Character tokenization was created to address some of the issues that come with word tokenization. Instead of breaking text into words, it completely separates text into characters. This allows the tokenization process to retain information about OOV words that word tokenization cannot.
Character tokenization doesn’t have the same vocabulary issues as word tokenization as the size of the ‘vocabulary’ is only as many characters as the language needs. For English, for example, a character tokenization vocabulary would have about 26 characters.
While character tokenization solves OOV issues, it isn‘t without its own complications. By breaking even simple sentences into characters instead of words, the length of the output is increased dramatically. With word tokenization, our previous example “what restaurants are nearby” is broken down into four tokens. By contrast, character tokenization breaks this down into 24 tokens, a 6X increase in tokens to work with.
Character tokenization also adds an additional step of understanding the relationship between the characters and the meaning of the words. Sure, character tokenization can make additional inferences, like the fact that there are 5 “a” tokens in the above sentence. However, this tokenization method moves an additional step away from the purpose of NLP, interpreting meaning.
Sub Word Tokenization
Sub word tokenization is similar to word tokenization, but it breaks individual words down a little bit further using specific linguistic rules. One of the main tools they utilize is breaking off affixes. Because prefixes, suffixes, and infixes change the inherent meaning of words, they can also help programs understand a word’s function. This can be especially valuable for out of vocabulary words, as identifying an affix can give a program additional insight into how unknown words function.
The sub word model will search for these sub words and break down words that include them into distinct parts. For example, the query “What is the tallest building?” would be broken down into ‘what’ ‘is’ ‘the’ ‘tall’ ‘est’ ‘build’ ‘ing’
How does this method help the issue of OOV words? Let’s look at an example:
Perhaps a machine receives a more complicated word, like ‘machinating’ (the present tense of verb ‘machinate’ which means to scheme or engage in plots). It’s unlikely that machinating is a word included in many basic vocabularies.
If the NLP model was using word tokenization, this word would just be converted into just an unknown token. However, if the NLP model was using sub word tokenization, it would be able to separate the word into an ‘unknown’ token and an ‘ing’ token. From there it can make valuable inferences about how the word functions in the sentence.
But what information can a machine gather from a single suffix? The common ‘ing’ suffix, for example, functions in a few easily defined ways. It can form a verb into a noun, like the verb ‘build’ turned into the noun ‘building’. It can also form a verb into its present participle, like the verb ‘run’ becoming ‘running.’
If an NLP model is given this information about the ‘ing’ suffix, it can make several valuable inferences about any word that uses the sub word ‘ing.’ If ‘ing’ is being used in a word, it knows that it is either functioning as a verb turned into a noun, or as a present verb.

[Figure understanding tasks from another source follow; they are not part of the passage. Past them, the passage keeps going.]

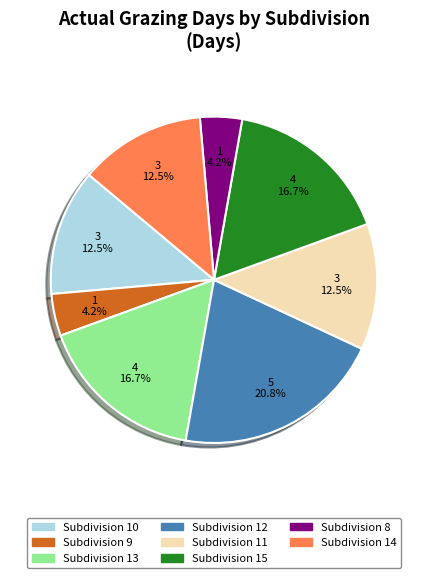

Does Subdivision 9 account for over 50% of the chart?

No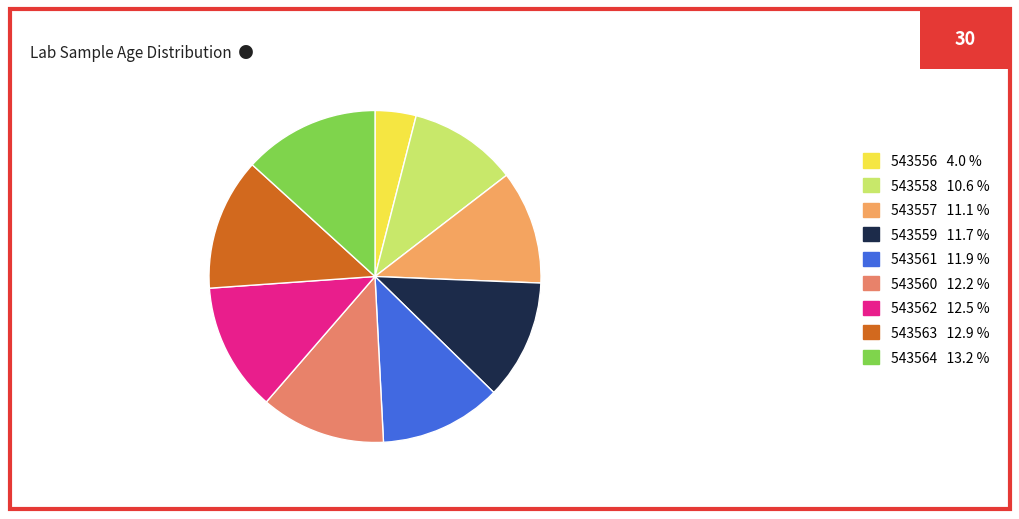

True or false: 543556 accounts for 9% of the total.

False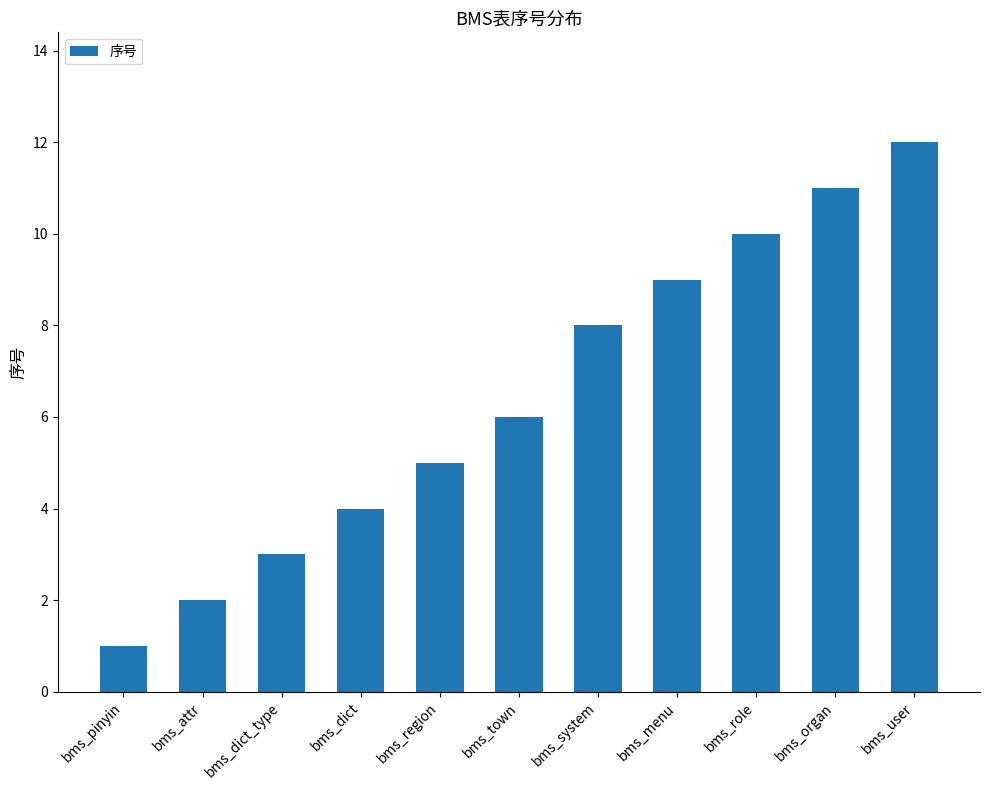

The value at bms_menu is 4. True or false?

False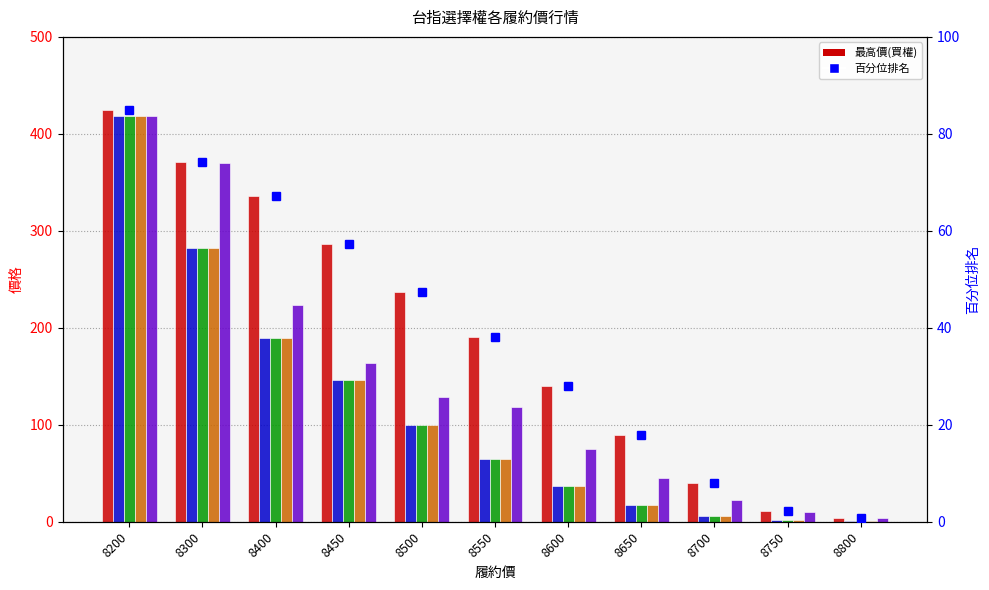

What is the value of the 開倉開盤 bar at the 2nd from the left?

370.0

This dramatically narrows down how the unknown word, ‘machinating,’ may be used in a sentence.
There are multiple ways that text or speech can be tokenized, although each method’s success relies heavily on the strength of the programming integrated in other parts of the NLP process. Tokenization serves as the first step, taking a complicated data input and transforming it into useful building blocks for the natural language processing program to work with.
As natural language processing continues to evolve using deep learning models, humans and machines are able to communicate more efficiently. This is just one of many ways that tokenization is providing a foundation for revolutionary technological leaps.